## TEXT SEGMENT
BEGIN

Katherine Prescott Wormeley (January 14, 1830 – August 4, 1908) was a nurse in the American Civil War, author, editor, and translator of French language literary works. Her first name is frequently misspelled as "Katharine".

==Biography==
Born to Admiral Ralph Randolph Wormeley and Caroline Preble in Ipswich, Suffolk, England, the daughter of a naval officer, Katherine Prescott Wormeley emigrated to the United States at a young age.

During the American Civil War, she played a role in the work of the United States Sanitary Commission, a civilian agency set up to coordinate the volunteer efforts of women and men who wanted to contribute to the war effort, with noted landscape designer Frederick Law Olmsted and the Rev. Henry Bellows. The Commission was a volunteer affiliate of the Union Army. She served as a nurse with the Commission and was later head nurse at the Army Hospital at Portsmouth Grove near Newport, Rhode Island. She lived in Newport, in a cottage designed by Charles Follen McKim, that was next door to John La Farge's house.

Katherine Prescott Wormeley died on August 4, 1908, at her summer home in Jackson, New Hampshire. She is buried in the Island Cemetery in Newport, Rhode Island.

END

## GIVEN DATA

BEGIN

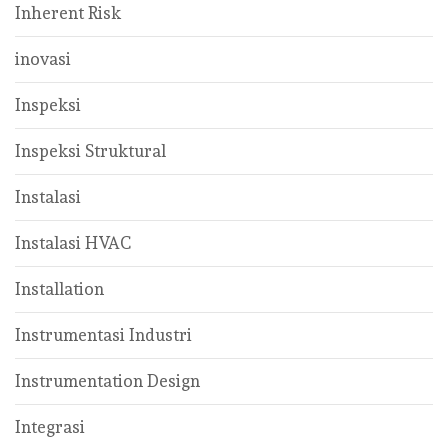
Inherent Risk
inovasi
Inspeksi
Inspeksi Struktural
Instalasi
Instalasi HVAC
Installation
Instrumentasi Industri
Instrumentation Design
Integrasi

END

## USING THE INFORMATION
a: Do these statements agree with the Wormeley biography? Answer yes or no for each and quote the deciding words. (i) Wormeley was born in Ipswich, England. (ii) Wormeley died at her summer home in Newport, Rhode Island. (iii) Wormeley became head nurse at the Army Hospital at Portsmouth Grove.
b: Please reproduce the part of the Wormeley biography that opens with the words containing "Katherine Prescott Wormeley (January" and closes with "a young age.".
c: Write the next part of the Wormeley biography, picking up after its final sentence.
The records come from a separate source.

## EXPECTED OUTPUTS
a:
(i) Yes: "Born to Admiral Ralph Randolph Wormeley and Caroline Preble in Ipswich, Suffolk, England"
(ii) No: "died on August 4, 1908, at her summer home in Jackson, New Hampshire"
(iii) Yes: "was later head nurse at the Army Hospital at Portsmouth Grove near Newport, Rhode Island"

b:
Katherine Prescott Wormeley (January 14, 1830 – August 4, 1908) was a nurse in the American Civil War, author, editor, and translator of French language literary works. Her first name is frequently misspelled as "Katharine".

==Biography==
Born to Admiral Ralph Randolph Wormeley and Caroline Preble in Ipswich, Suffolk, England, the daughter of a naval officer, Katherine Prescott Wormeley emigrated to the United States at a young age.

c:
==Works==
Wormeley was one of the best known translators of her time, having translated from the French language the complete works of Honoré de Balzac (40 vols., 1883–97) for American readers. She also translated the Narrative of Marie-Thérèse Charlotte de France, the memoirs of Madame de Motteville on Anne of Austria, as well as works by Molière (6 vols., 1892), Louis de Rouvroy, duc de Saint-Simon, Alphonse Daudet, and Alexandre Dumas, among others. In 1904 she published a 2-volume selection of essays translated from Charles Augustin Sainte-Beuve's Causeries du Lundi, Portraits de Femmes, and Portraits Littéraires.

She also published The U. S. Sanitary Commission (Boston, 1863). A volume of her letters from the headquarters of the Commission with the Army of the Potomac during the peninsular campaign in 1862 was published as Letters from Headquarters during the Peninsular Campaign. The Other Side of War was published in 1888, and Life of Balzac in 1892.

==Family==
Her sisters Elizabeth Wormeley Latimer and Ariana Randolph (Wormeley) Curtis (b. 1835) were also writers.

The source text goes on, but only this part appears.